Hermann Göring est le plus bourgeois des dirigeants nazis, à la fois par ses origines et par son train de vie. Fils d’un haut fonctionnaire, As de l’aviation en 1914-1918, il rencontre Hitler en 1922 et devient rapidement chef des SA. Après une éclipse due à une vilaine blessure lors du putsch manqué de Münich, dont il était, avec Hitler, le maître d’oeuvre, il devient député en 1928.

Hitler rode alors une stratégie consistant à présenter plusieurs visages pour séduire des clientèles adverses. Göring incarne un versant conservateur du nazisme, et Gregor Strasser un avatar populiste. Cependant, si Strasser est manipulé par Hitler, qui le laisse devenir en apparence le second du parti tout en gardant sur lui un étroit contrôle, Göring apparaît comme un complice. Pour amener à Hitler des fleurons du conservatisme comme le docteur Schacht, auréolé du titre de "sauveur du mark", il faut bien qu’il leur explique que les aspects révolutionnaires du nazisme ne sont que façade, et qu’il le fasse d’une manière ou d’une autre confirmer par son chef. Ce processus ordinairement souterrain affleure parfois au grand jour, ainsi lorsqu’en octobre 1930 une proposition de loi nuisible aux intérêts patronaux, déposée par le groupe parlementaire nazi, est retirée sur l’intervention du Führer, puis reprise par le groupe communiste, et alors Hitler oblige les 107 députés nazis à voter contre.

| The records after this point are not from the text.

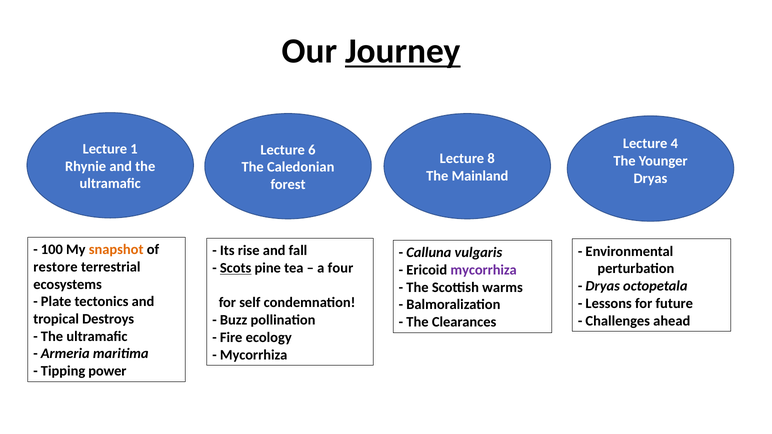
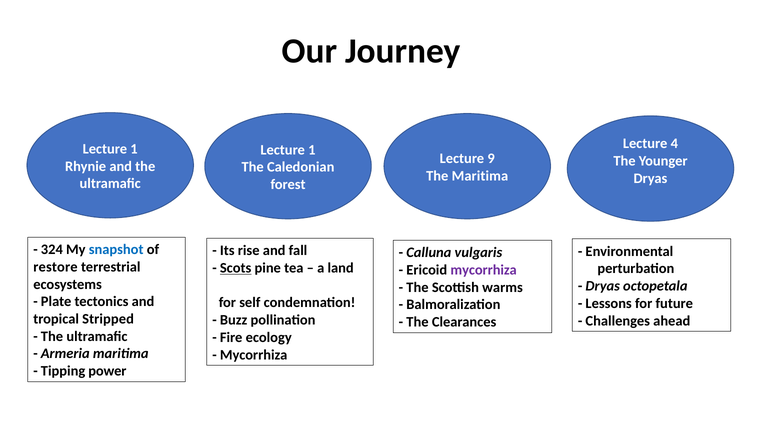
Journey underline: present -> none
6 at (312, 150): 6 -> 1
8: 8 -> 9
The Mainland: Mainland -> Maritima
100: 100 -> 324
snapshot colour: orange -> blue
four: four -> land
Destroys: Destroys -> Stripped
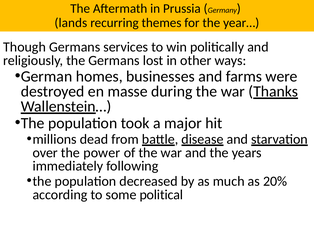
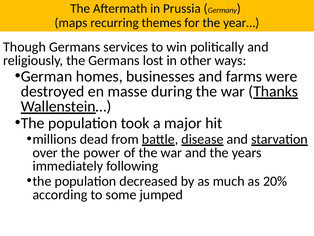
lands: lands -> maps
political: political -> jumped
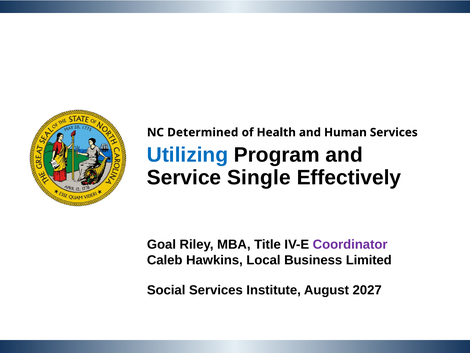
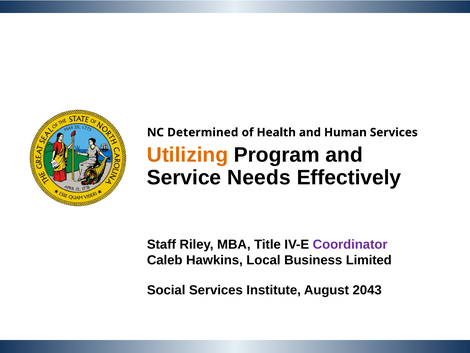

Göring, président du groupe parlementaire, tient là une solide preuve que lui-même et son Führer sauront contenir dans de sages limites les espoirs que leur démagogie soulève dans les couches laborieuses.

Si, dans les récits de la prise du pouvoir, on trouve le nom d’un autre bourgeois membre du parti, Ribbentrop, celui-ci ne fait que prêter des locaux et c’est l’entregent de Göring qui joue le rôle principal, notamment lorsqu’il s’agit de circonvenir le fils du président von Hindenburg pour qu’il décide son père à nommer chancelier le "caporal" qu’il déteste. Göring est d’ailleurs récompensé par l’un des rares titres ministériels qui reviennent aux nazis dans la combinaison. Il est ministre sans portefeuille, ce qui lui permet, aux côtés du pâle Frick, ministre de l’Intérieur, de seconder Hitler, et il est ministre de l’Intérieur en Prusse, fonction plus vitale encore qu’au plan national car c’est le ministre du Land qui contrôle la police, non celui du Reich. D’autre part, il préside le Reichstag, depuis août 1932.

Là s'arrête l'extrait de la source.